THE STUDY: DEPRESSED MICE WHO WERE BULLIED BY BIGGER MICE FORMED MORE BAD MEMORIES
To test that theory, they put mice through a rather harrowing process.
They essentially let each of their test mice get beat up by a bigger, stronger, more aggressive mouse on several occasions.
In scientific terms, when an animal loses a fight, it’s called a ‘social defeat’ and is considered comparable to the human experience of losing an interpersonal conflict or confrontation.
Between each conflict, the winning and losing mice lived in neighboring enclosure, where they could see, hear and smell one another, but couldn’t have physical contact.
Unsurprisingly, this stressed out the losing mice.
The scientists compared their behavior to that of the control mice, which were just handled by researchers, weighed and kept in enclosures next to mice they had no conflicts with. They were considered (relatively) un-stressed.
Then, they watched how the mice behaved when they were placed in enclosures with other mice, including the bullies.
Mice that were vulnerable to depression – marked in both the animals and humans by social avoidance – tended to spend their time in the corners of the enclosure, while resilient ones were more active in the social areas of the enclosure.
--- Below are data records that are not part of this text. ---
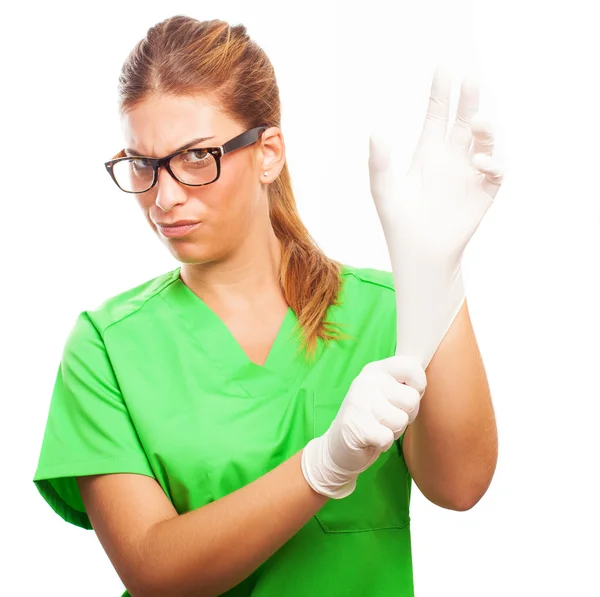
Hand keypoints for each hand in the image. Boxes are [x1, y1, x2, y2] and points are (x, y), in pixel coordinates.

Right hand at [301, 355, 426, 498]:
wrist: (339, 445)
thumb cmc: (373, 417)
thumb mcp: (387, 392)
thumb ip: (405, 382)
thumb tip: (428, 370)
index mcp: (377, 369)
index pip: (412, 366)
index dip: (419, 386)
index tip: (406, 395)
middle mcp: (366, 380)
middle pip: (411, 399)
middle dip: (406, 415)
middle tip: (387, 417)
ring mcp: (359, 402)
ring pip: (401, 420)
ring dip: (394, 430)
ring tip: (378, 426)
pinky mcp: (356, 426)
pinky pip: (388, 438)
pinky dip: (383, 443)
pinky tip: (371, 438)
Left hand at [368, 67, 503, 367]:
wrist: (420, 253)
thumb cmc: (399, 224)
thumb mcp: (385, 191)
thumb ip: (380, 164)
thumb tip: (375, 133)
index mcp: (428, 154)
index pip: (437, 116)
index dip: (441, 94)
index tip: (445, 69)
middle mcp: (451, 159)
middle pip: (464, 120)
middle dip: (469, 99)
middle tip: (471, 78)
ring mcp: (469, 173)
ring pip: (484, 140)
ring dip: (485, 128)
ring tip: (478, 122)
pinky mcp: (484, 191)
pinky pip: (496, 170)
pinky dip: (493, 162)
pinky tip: (480, 162)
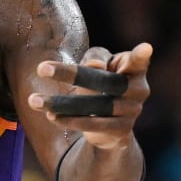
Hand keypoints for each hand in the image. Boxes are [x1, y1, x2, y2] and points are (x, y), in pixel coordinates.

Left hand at [30, 43, 151, 150]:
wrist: (111, 123)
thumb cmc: (103, 80)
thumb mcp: (99, 62)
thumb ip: (95, 57)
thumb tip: (95, 67)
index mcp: (134, 68)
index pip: (138, 61)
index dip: (140, 55)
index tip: (145, 48)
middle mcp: (138, 90)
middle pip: (104, 81)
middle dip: (72, 74)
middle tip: (41, 68)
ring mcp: (132, 112)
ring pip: (95, 106)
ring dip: (61, 103)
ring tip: (34, 100)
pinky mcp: (122, 131)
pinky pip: (93, 125)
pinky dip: (70, 120)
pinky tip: (51, 116)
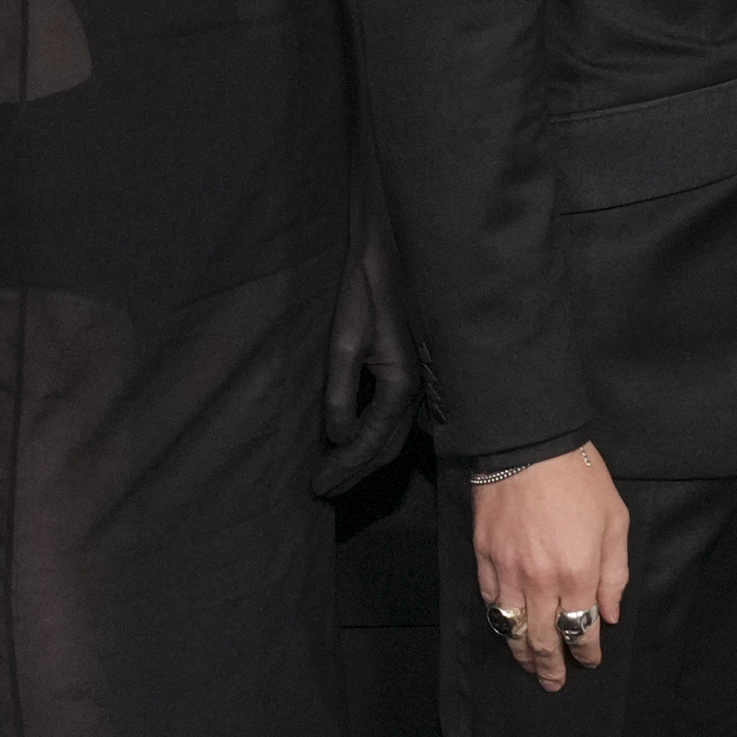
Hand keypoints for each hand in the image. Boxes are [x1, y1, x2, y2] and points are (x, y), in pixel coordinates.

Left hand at [314, 211, 417, 496]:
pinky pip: (396, 414)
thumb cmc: (365, 287)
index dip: (342, 468)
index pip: (369, 443)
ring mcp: (418, 378)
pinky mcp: (412, 366)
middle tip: (324, 489)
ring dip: (366, 455)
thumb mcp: (344, 340)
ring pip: (394, 433)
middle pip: (386, 447)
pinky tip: (355, 434)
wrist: (390, 246)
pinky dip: (375, 433)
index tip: (318, 488)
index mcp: (400, 384)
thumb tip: (336, 436)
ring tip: (336, 470)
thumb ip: (340, 393)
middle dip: (354, 470)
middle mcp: (416, 387)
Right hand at [469, 442, 626, 684]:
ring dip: (522, 653)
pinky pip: (491, 601)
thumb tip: (608, 614)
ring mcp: (507, 570)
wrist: (529, 445)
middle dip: (551, 667)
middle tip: (555, 683)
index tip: (590, 661)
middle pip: (543, 640)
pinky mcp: (484, 556)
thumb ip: (614, 574)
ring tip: (529, 667)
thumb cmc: (580, 478)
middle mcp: (540, 581)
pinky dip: (501, 620)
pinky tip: (508, 628)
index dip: (586, 652)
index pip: (581, 630)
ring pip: (512, 628)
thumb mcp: (615, 523)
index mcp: (578, 574)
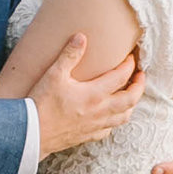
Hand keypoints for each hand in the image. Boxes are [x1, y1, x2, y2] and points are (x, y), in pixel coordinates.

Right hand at [33, 28, 141, 160]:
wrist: (32, 133)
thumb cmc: (42, 103)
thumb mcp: (54, 74)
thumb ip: (70, 55)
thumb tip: (81, 37)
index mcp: (94, 94)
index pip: (121, 77)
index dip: (129, 65)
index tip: (132, 57)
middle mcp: (100, 111)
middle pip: (131, 99)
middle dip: (139, 86)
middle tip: (140, 75)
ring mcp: (96, 126)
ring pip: (124, 117)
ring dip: (131, 104)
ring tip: (130, 94)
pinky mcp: (88, 136)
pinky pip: (109, 130)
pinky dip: (115, 120)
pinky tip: (111, 115)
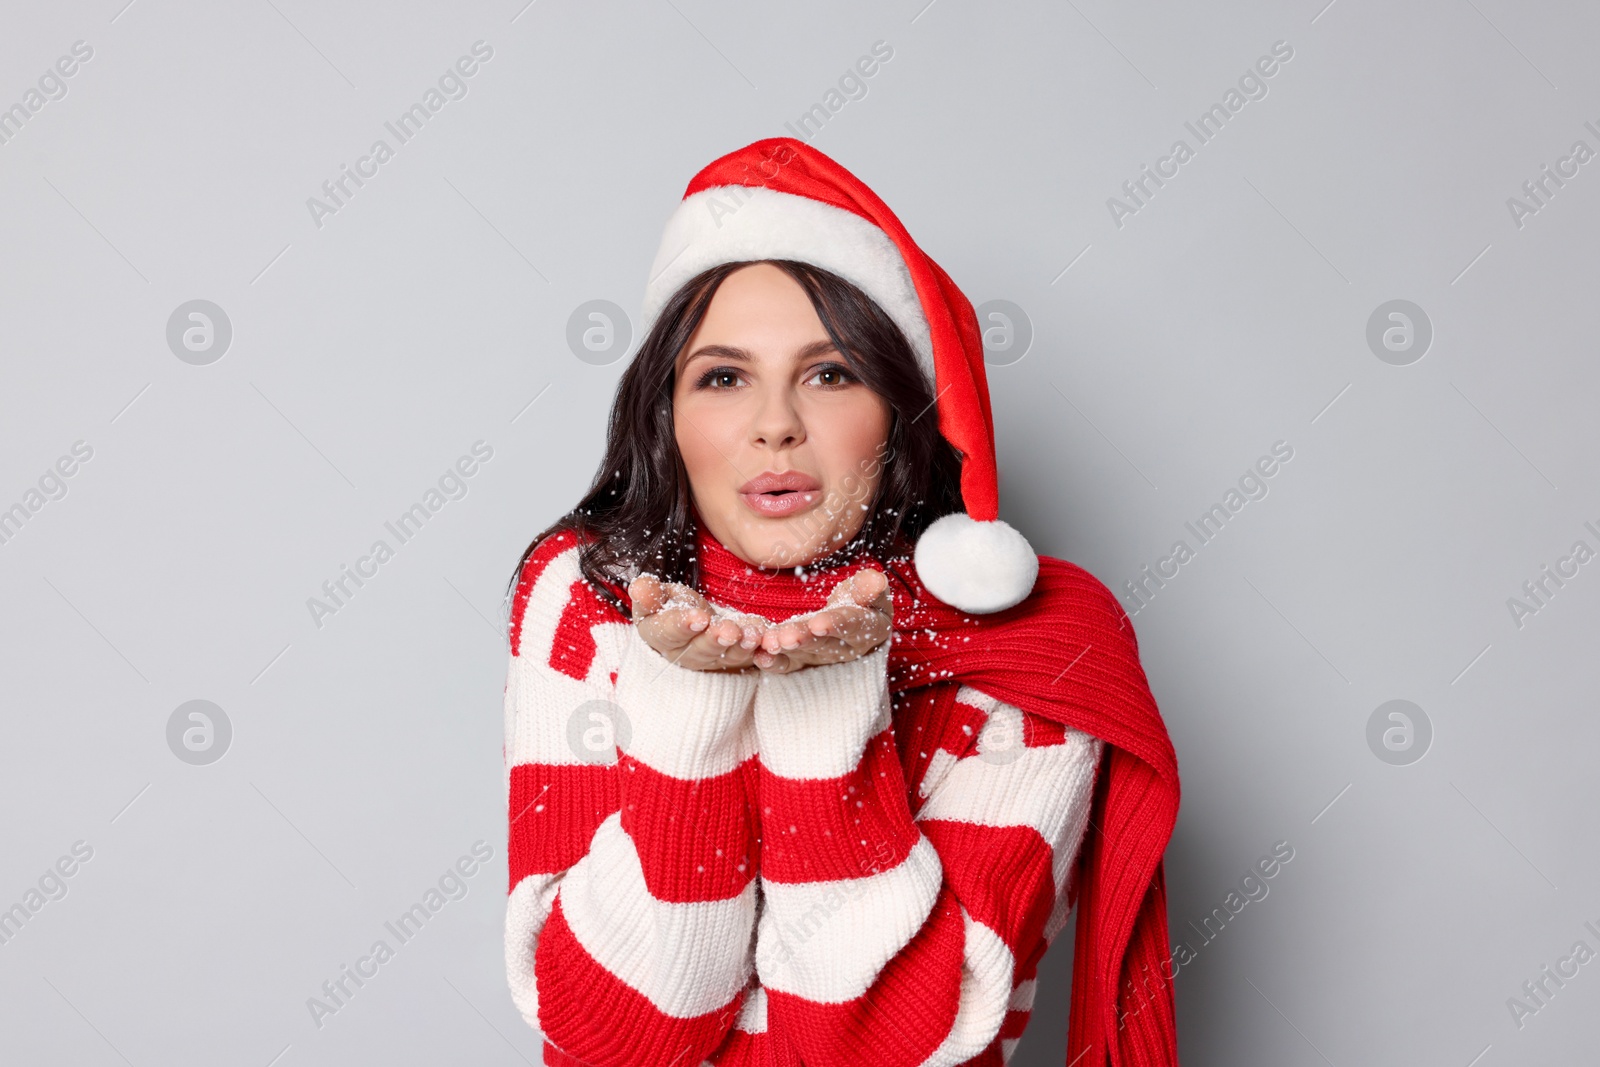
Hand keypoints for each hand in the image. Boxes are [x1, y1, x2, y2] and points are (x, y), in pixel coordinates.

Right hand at [628, 574, 765, 671]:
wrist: (692, 621)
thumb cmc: (670, 605)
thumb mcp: (657, 595)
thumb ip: (649, 593)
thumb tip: (639, 588)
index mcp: (659, 636)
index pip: (668, 632)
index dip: (682, 625)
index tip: (699, 617)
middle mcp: (684, 655)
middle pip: (700, 650)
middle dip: (715, 640)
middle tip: (729, 631)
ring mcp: (712, 661)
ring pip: (728, 656)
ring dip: (741, 646)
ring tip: (753, 634)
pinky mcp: (736, 660)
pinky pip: (750, 656)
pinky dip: (760, 649)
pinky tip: (768, 638)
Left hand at [755, 568, 891, 673]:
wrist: (845, 618)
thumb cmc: (859, 599)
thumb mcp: (867, 590)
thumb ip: (869, 587)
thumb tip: (876, 580)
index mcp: (870, 628)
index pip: (855, 625)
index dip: (837, 624)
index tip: (819, 623)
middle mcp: (846, 648)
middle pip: (825, 643)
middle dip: (804, 639)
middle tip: (786, 638)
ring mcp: (821, 658)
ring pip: (803, 654)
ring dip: (785, 650)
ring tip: (769, 643)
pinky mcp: (801, 663)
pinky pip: (786, 665)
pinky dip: (772, 663)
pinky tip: (759, 657)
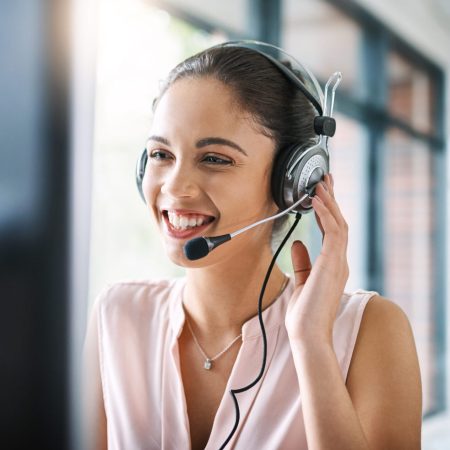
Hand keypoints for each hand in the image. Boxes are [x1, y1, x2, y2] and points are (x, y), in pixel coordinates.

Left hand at [285, 173, 348, 344]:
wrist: (307, 334)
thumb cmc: (305, 315)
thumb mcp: (301, 282)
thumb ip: (302, 263)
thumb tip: (298, 244)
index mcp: (333, 266)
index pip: (333, 232)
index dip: (328, 211)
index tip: (322, 194)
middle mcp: (339, 262)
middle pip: (338, 223)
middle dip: (332, 200)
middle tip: (325, 179)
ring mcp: (338, 262)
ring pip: (338, 224)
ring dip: (329, 202)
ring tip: (320, 183)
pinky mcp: (333, 264)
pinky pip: (333, 232)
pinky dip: (326, 214)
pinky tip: (317, 201)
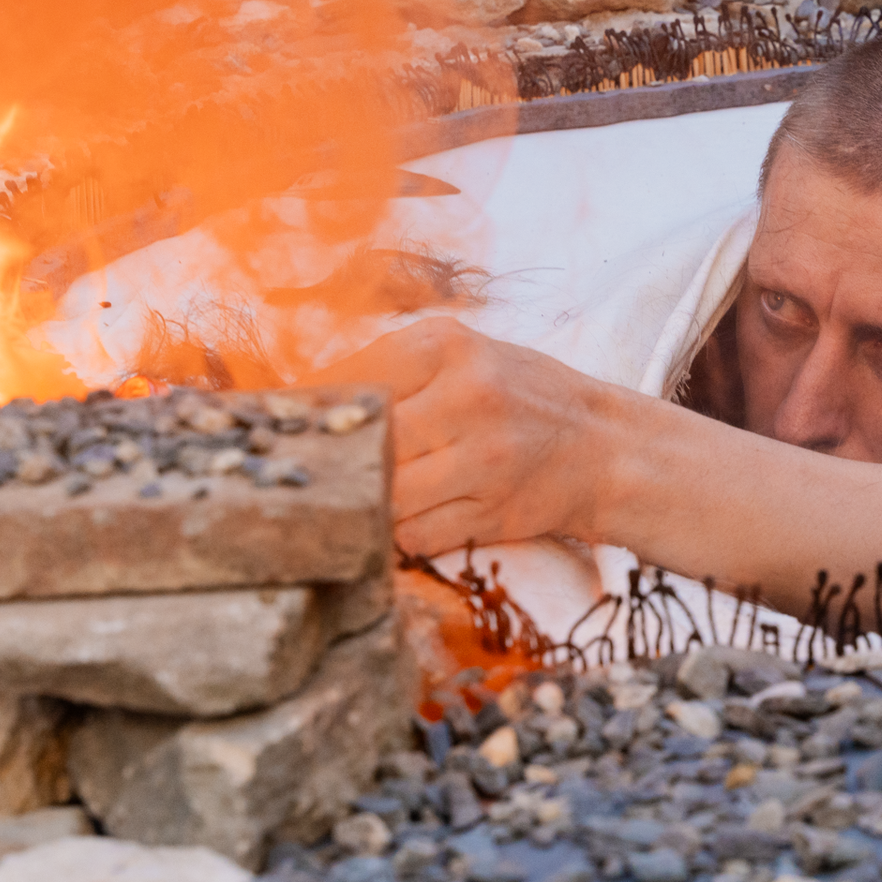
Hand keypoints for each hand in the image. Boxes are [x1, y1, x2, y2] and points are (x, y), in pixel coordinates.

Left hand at [314, 317, 625, 559]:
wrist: (604, 447)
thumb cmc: (521, 397)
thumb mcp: (462, 358)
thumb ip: (390, 372)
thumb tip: (296, 401)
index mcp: (447, 346)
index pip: (347, 381)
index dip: (304, 411)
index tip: (276, 428)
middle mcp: (466, 397)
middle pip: (360, 441)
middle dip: (329, 462)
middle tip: (301, 472)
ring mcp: (482, 459)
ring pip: (382, 494)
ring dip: (363, 501)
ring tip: (352, 496)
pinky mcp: (491, 512)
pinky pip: (413, 535)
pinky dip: (397, 533)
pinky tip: (403, 518)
‘Just like humans, depression is very individual,’ Dr Tak Pak Wong, lead study author and a psychiatrist at McGill, told DailyMail.com.
‘Not everyone who responds to stress develops depression.’
WHY BAD MEMORIES GET REACTIVATED MORE OFTEN IN A DEPRESSED BRAIN
Finally, the researchers put the mice into single cages, not adjacent to other animals, and then triggered bad memories once more in some of the stressed mice by subjecting them to one more round of aggression from the bully mice.
When the McGill scientists looked at the brains of each group of mice, they saw, that the bullied mice that were susceptible to depression had more engrams, or units, of negative memory cells.
And when those negative memories were re-triggered by one more bullying session, far more engrams in the brains of depression-susceptible mice were activated again.
Fewer engrams turned back on in the brains of the resilient mice.
The difference in negative memory engrams between susceptible and resilient mice have important implications for depression,’ the scientists wrote in the Journal of Neuroscience.
It may be that what they saw in the mice’s brains explains why we, too, tend not only to recall more bad memories with a darker cast when we’re depressed, but why the new memories we form while depressed are often made in such a similarly negative light.
And all of that brain space being taken up by negative memories seemed, in the mice, to be linked to social withdrawal, too.
IT MIGHT BE POSSIBLE TO ERASE SPECIFIC MEMORIES – LIKE IN THE ETERNAL SUNSHINE OF THE SPOTLESS MIND
The McGill scientists think that if these negative memory units in the hippocampus could somehow be insulated from triggers that would reactivate them, that perhaps this could help treat the ‘cognitive symptoms’ of depression, like negative thinking, difficultly remembering or paying attention, and indecision.
One way that might be possible is through an Eternal Sunshine of the Spotless Mind-type treatment – or something similar but less extreme and permanent.
‘Others have been able to use methods to activate or inactivate those engrams,’ said Dr Wong.
‘They can cause the formation and erasure of memory.’
Or, in a less creepy attempt: ‘You could think about why some have a higher sensitivity to the formation of engrams, and target that,’ says Dr Wong.
‘Then we can think about people who are susceptible to depression and trying to reduce their recall of that negative memory.’
Some scientists and psychiatrists are already experimenting with ketamine, which targets a receptor involved in recall of negative memories, to treat PTSD.
If the negative memories that loom large in depressed minds could be similarly targeted, doctors might be able to alleviate the cognitive symptoms of depression, too.